Lightweight Optimization Design and Fatigue Lifetime Analysis for Anti-rolling Torsion Bar of Rail Vehicle

Abstract

Abstract Based on the fatigue strength assessment method in the FKM standard, the lightweight design of a type of anti-rolling torsion bar is studied by using the finite element method. Firstly, the finite element model of the torsion bar structure is constructed by using the Creo software and the HyperMesh software, and then the finite element analysis is carried out by using the ABAQUS software. The numerical simulation results indicate that under the condition of ultimate load 29.2kN, the static strength, anti-rolling stiffness and fatigue strength of the torsion bar are all satisfy with the design requirements. Secondly, the orthogonal numerical test method is utilized to investigate the influence of geometric parameters on the anti-rolling stiffness and Factor of Strength (FOS) value of the torsion bar. Taking the structural geometric parameters as variables and the FOS value as the objective function, a second-order response surface model is established.
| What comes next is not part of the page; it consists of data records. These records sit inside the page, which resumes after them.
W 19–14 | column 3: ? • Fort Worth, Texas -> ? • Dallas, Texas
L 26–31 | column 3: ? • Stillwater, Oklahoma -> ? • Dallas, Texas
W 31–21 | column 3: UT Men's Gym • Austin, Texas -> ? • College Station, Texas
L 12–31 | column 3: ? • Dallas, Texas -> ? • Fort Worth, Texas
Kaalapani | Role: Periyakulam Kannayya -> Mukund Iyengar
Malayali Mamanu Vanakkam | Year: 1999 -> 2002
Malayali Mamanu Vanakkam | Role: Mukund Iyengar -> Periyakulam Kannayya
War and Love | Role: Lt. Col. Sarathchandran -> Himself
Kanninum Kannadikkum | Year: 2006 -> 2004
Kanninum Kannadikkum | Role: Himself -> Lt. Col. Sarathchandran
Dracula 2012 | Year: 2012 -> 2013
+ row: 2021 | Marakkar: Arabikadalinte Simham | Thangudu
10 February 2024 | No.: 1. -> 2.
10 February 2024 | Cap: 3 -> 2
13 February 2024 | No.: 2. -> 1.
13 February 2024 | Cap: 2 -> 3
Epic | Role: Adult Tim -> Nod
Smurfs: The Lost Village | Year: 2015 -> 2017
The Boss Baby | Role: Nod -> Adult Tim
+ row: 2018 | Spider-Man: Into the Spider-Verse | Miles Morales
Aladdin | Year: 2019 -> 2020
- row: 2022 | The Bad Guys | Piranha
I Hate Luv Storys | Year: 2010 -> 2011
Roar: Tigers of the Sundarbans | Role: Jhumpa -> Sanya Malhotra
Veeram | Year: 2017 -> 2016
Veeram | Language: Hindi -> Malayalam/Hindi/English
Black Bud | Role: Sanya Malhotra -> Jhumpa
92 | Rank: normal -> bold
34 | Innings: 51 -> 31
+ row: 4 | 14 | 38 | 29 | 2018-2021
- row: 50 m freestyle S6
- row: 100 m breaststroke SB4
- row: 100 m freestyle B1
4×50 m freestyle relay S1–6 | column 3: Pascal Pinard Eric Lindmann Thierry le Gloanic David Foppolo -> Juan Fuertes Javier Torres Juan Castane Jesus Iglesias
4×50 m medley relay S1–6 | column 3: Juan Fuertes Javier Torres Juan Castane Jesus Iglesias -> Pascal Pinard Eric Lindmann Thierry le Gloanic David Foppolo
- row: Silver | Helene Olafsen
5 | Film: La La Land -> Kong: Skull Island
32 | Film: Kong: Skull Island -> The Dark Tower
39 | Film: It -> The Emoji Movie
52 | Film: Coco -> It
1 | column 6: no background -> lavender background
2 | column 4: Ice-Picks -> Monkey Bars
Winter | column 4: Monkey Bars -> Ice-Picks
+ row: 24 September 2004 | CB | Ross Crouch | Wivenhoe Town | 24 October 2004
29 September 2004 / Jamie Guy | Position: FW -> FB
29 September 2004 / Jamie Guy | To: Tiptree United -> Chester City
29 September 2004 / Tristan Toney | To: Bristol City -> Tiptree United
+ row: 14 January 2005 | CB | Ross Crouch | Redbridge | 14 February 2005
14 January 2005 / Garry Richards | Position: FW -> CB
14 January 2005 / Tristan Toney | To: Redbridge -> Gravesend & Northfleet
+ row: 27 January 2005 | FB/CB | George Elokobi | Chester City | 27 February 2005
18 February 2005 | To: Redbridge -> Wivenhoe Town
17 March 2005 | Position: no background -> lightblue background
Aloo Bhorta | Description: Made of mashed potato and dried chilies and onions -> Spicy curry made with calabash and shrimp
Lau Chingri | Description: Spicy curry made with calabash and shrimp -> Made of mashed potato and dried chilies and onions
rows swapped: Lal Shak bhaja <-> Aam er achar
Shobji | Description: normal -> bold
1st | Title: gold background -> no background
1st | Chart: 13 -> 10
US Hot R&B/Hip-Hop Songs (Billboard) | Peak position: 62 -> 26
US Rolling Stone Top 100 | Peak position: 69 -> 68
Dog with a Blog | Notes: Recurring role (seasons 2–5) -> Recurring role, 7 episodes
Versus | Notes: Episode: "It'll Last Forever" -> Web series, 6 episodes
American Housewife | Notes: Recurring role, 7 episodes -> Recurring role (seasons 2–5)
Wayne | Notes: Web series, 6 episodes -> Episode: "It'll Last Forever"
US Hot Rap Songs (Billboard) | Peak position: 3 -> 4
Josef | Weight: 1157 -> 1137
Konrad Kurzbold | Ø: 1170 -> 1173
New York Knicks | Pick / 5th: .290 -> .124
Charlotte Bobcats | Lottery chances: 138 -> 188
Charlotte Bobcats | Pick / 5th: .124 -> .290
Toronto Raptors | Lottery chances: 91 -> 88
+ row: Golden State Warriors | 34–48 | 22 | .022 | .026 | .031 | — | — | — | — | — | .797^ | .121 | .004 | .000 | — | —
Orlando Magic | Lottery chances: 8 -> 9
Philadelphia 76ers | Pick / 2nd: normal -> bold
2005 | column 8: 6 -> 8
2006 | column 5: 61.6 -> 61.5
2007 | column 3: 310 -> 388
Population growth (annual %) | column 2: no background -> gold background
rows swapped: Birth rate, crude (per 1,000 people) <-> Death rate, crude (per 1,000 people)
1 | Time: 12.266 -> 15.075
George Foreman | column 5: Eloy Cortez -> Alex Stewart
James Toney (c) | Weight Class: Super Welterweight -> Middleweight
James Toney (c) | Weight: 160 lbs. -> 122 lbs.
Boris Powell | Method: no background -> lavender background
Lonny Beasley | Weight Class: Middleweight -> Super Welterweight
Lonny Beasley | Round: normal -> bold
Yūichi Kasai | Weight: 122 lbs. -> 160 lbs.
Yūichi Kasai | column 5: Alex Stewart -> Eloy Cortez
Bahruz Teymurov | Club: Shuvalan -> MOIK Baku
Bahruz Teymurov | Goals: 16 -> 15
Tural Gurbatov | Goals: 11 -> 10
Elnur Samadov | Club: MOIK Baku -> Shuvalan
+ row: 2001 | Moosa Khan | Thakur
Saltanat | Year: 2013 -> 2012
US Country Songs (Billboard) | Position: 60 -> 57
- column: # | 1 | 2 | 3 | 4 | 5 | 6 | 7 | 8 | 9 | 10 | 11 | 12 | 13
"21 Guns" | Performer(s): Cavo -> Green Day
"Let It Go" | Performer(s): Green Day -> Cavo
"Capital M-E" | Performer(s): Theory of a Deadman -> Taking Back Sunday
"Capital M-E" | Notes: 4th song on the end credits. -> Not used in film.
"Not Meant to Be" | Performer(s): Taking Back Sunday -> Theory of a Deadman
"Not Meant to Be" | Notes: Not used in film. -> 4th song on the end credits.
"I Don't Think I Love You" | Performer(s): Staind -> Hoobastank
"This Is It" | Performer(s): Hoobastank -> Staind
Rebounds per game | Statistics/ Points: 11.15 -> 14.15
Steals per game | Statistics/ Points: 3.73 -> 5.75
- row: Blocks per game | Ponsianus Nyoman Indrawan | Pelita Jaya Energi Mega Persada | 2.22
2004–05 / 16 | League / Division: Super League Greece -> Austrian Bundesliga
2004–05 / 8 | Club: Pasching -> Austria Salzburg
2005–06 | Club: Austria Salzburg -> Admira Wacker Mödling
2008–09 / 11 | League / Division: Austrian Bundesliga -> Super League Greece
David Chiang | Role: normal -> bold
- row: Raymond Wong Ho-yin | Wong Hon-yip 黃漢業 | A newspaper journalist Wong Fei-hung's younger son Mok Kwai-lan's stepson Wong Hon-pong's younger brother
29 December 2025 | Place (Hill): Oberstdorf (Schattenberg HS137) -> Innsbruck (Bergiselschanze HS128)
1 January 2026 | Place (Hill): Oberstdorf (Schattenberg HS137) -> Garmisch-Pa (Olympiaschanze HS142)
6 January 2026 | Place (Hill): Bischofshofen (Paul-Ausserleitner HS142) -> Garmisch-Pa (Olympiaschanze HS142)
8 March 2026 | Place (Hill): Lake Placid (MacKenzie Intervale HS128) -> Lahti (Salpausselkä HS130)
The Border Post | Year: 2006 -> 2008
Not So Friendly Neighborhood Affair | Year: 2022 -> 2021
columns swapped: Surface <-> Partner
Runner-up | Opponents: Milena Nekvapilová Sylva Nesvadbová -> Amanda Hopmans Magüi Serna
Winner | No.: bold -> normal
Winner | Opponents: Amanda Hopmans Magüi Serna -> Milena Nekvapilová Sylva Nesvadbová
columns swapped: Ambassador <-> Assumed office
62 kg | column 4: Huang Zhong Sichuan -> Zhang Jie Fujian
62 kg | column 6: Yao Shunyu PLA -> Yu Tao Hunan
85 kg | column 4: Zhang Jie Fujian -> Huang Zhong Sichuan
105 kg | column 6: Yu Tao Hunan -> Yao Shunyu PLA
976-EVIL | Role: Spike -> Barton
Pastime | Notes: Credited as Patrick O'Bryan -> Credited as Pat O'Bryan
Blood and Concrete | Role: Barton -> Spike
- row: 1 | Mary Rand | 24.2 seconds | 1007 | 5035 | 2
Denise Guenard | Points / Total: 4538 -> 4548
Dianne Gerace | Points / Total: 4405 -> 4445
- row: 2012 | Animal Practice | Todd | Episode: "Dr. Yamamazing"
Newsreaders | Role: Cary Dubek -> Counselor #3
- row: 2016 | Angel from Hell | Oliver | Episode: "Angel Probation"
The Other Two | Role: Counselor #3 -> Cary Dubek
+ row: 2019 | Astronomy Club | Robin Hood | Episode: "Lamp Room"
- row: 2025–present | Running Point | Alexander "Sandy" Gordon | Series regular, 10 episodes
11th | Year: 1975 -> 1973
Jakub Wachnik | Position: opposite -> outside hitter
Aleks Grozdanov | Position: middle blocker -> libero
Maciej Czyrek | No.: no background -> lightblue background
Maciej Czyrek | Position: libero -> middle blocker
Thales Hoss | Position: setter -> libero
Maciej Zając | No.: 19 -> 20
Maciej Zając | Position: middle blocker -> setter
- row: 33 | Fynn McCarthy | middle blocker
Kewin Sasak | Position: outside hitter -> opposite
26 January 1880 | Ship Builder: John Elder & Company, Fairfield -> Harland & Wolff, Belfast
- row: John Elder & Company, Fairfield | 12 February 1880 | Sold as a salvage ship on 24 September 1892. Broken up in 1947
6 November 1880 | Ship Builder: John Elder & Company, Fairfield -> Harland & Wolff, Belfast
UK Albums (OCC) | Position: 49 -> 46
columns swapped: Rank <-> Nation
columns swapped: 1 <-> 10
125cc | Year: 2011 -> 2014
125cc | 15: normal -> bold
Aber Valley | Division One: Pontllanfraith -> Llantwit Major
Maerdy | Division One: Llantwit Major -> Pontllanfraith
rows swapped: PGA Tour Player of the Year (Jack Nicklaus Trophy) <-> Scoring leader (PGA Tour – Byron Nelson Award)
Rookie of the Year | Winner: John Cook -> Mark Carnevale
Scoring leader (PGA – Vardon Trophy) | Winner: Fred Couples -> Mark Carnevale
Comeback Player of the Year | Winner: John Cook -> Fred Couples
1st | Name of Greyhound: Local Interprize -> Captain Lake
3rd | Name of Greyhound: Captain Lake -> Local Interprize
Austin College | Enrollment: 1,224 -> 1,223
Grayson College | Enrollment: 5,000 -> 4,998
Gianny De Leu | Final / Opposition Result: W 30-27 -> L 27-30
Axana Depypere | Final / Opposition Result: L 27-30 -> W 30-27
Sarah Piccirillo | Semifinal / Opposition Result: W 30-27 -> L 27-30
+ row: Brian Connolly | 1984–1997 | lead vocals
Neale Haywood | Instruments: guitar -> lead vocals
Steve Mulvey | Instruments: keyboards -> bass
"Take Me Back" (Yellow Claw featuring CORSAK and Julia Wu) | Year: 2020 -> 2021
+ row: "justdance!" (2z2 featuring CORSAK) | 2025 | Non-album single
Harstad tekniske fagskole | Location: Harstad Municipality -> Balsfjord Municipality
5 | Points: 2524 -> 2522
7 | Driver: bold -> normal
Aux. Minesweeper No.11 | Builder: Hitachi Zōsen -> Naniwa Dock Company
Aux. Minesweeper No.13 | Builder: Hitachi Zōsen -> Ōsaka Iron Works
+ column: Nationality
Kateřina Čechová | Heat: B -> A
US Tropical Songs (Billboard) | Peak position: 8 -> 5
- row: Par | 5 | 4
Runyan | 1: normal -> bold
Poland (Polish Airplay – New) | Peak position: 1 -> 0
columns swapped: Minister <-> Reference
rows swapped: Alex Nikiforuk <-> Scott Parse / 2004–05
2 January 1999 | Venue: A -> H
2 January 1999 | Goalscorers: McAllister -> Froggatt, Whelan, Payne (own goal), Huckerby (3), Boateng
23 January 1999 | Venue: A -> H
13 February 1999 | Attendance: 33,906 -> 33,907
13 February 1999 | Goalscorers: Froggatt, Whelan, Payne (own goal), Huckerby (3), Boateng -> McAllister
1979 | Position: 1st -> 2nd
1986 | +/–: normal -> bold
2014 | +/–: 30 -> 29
The single objective and multi-factor optimization design for the torsion bar under the condition of stiffness constraint is conducted by using the Isight software and multi-island genetic algorithm. The results show that, comparing with the original structure, the weight of the optimized structure is reduced by 20.89%, and the static and dynamic strength, and anti-rolling stiffness of the optimized structure are match with the design requirements. Finally, the static and dynamic strength tests for the optimized torsion bar are individually operated at the ultimate load and under two-stage cyclic loading with amplitude 18.0kN and 29.2kN. the results show that the calculated stiffness coefficient is consistent with the test one, and the service lifetime of the torsion bar is satisfy with the design requirement.